Very good! The son of the Minister of Trade is actually elegant and talented.

My Queen! I need our daughter to say that, not you!

Please let me speak my mind. Excellent! Continue your praise.

You care not to talk because the orioles still compete with each other to sing. One day when you speak, even orioles and swallows dare not chirp or sing. Your voice is more melodious than any singing, sweet as honey. Your words travel mountains and rivers, quenching all laments and resentment. From cities to remote villages, your voice brings happiness and contentment. O Princess, will you speak now? Is it true, your voice is so sacred and wonderful?

What beautiful praises! O Princess! Speak, my child. Alas, my daughter is still silent, as if she didn’t hear any praises.

My Queen!

Your Majesty!

Valet! (How is it?) Gone is my 300 liangs paid for the written praises that I learned by heart.

Don’t worry! Now you just talk spontaneously. If flattery doesn’t work, scolding will.

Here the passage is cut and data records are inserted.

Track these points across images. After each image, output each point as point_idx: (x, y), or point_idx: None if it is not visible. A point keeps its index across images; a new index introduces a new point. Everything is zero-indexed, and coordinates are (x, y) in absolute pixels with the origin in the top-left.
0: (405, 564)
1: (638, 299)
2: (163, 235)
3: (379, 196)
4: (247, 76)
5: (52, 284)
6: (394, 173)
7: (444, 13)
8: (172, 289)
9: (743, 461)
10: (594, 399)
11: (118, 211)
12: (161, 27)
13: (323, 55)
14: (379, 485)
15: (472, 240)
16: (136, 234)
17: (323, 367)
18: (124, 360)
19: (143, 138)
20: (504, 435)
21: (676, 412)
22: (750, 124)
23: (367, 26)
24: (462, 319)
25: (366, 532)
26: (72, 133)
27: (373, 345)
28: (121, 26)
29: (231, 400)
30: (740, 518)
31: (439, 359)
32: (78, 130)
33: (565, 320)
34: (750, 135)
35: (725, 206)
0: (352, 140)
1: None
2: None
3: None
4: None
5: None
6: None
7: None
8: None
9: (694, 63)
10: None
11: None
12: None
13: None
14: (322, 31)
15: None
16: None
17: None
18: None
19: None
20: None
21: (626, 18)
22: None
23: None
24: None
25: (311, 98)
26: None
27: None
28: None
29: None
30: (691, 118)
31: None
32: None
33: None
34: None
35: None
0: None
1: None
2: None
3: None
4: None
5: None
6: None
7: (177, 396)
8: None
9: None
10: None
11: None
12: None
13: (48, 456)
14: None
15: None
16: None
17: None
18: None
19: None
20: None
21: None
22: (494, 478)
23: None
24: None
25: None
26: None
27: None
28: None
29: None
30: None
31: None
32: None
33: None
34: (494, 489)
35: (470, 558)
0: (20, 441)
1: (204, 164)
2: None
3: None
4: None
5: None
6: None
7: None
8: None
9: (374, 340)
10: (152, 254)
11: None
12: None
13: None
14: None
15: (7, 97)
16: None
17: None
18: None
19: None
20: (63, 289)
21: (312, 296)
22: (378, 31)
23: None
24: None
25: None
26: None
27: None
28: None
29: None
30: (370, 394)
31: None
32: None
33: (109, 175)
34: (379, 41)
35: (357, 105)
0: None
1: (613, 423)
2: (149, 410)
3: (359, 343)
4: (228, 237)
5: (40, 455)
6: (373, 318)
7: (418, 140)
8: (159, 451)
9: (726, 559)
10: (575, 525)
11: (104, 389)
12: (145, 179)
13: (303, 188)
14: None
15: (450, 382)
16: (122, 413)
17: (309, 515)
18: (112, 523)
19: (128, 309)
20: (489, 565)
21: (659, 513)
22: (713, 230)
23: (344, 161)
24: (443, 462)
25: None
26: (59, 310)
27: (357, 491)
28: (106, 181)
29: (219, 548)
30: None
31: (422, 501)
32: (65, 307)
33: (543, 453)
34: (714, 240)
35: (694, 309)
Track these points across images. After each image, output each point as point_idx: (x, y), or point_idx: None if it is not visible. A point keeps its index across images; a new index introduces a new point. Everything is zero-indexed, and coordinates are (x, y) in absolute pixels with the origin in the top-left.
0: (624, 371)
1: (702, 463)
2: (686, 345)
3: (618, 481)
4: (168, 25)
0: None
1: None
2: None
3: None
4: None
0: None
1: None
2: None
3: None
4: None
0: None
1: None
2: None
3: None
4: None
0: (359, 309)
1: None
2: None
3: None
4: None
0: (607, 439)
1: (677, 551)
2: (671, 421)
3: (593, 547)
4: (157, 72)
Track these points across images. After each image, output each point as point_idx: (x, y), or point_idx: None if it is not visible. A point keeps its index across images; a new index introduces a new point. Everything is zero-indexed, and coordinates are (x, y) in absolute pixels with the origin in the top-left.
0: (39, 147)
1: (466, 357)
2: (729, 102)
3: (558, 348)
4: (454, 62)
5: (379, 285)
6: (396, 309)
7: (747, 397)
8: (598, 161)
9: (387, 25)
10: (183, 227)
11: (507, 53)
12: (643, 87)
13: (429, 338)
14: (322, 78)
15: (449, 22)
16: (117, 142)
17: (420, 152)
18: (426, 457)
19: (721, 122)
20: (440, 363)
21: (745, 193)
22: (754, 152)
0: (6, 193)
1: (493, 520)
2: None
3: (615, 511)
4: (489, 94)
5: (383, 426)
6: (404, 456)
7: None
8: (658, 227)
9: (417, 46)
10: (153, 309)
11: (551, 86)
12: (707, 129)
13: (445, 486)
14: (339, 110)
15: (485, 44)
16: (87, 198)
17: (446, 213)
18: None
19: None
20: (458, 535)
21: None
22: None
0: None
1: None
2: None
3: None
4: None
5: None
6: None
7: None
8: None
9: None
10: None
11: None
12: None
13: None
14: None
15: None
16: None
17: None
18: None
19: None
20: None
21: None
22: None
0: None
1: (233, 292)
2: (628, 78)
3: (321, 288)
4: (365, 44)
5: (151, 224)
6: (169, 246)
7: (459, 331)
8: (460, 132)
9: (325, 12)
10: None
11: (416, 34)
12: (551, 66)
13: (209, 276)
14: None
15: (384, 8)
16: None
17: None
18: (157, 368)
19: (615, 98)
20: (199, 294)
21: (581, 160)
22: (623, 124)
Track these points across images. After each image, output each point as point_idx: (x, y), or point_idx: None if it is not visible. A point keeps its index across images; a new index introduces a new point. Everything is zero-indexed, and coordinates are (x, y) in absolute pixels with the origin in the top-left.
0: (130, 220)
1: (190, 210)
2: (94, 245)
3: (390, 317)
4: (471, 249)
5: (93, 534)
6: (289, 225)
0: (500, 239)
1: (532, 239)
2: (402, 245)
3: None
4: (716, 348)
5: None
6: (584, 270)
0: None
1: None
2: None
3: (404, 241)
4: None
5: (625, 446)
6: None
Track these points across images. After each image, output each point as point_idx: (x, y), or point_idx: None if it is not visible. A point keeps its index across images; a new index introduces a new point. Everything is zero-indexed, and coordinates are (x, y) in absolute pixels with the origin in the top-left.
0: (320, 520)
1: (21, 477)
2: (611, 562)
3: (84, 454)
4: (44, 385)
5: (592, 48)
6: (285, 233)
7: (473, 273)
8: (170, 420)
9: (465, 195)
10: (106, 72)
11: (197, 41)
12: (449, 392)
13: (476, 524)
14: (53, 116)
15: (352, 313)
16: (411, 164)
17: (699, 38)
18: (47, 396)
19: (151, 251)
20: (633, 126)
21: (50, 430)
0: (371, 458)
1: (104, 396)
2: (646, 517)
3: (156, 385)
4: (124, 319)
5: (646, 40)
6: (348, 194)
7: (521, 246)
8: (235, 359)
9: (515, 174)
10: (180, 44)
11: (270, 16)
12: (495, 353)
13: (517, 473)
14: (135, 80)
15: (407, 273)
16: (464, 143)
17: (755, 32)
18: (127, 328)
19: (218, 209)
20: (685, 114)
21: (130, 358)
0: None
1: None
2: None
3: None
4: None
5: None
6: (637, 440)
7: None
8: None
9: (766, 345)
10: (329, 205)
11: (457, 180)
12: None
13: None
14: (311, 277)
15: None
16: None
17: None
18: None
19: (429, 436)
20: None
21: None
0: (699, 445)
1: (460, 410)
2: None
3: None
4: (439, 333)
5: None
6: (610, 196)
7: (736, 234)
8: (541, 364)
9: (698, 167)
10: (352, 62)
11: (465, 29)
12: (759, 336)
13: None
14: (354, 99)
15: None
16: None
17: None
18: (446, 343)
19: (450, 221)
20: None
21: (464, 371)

I remember now. Second method: if flattery doesn’t work, scolding will. Your Majesties the King and Queen and the mandarins, please give me more time. The Princess will now hear my next speech in the treatment.

All right!

You, dumb girl! Mute Princess! Are you so thick that you can’t appreciate beautiful thoughts and words? Don’t think your face is pretty like the moon! It looks worse than a pancake. Your mouth is as wide as the Milky Way, so you dare not smile or speak. Your hair is as dull and gray as smoke. Your eyes are muddy like a buffalo’s puddle. However luxurious your golden palace is, you only deserve to be called a stinky girl.

Be quiet! How dare you speak vulgar words to insult my daughter? O Your Majesty! Your Majesty, please have him whipped by the guards. Such an insolent must be punished regardless of whose son he is.

Eunuch! (Yes.) Can you still justify his actions?

Your Majesty, this is a mad man. If he isn’t disrespectful on purpose. then he’s a mental patient who hallucinates and acts uncontrollably. Please imprison him with the insane, or he’ll cause mishaps.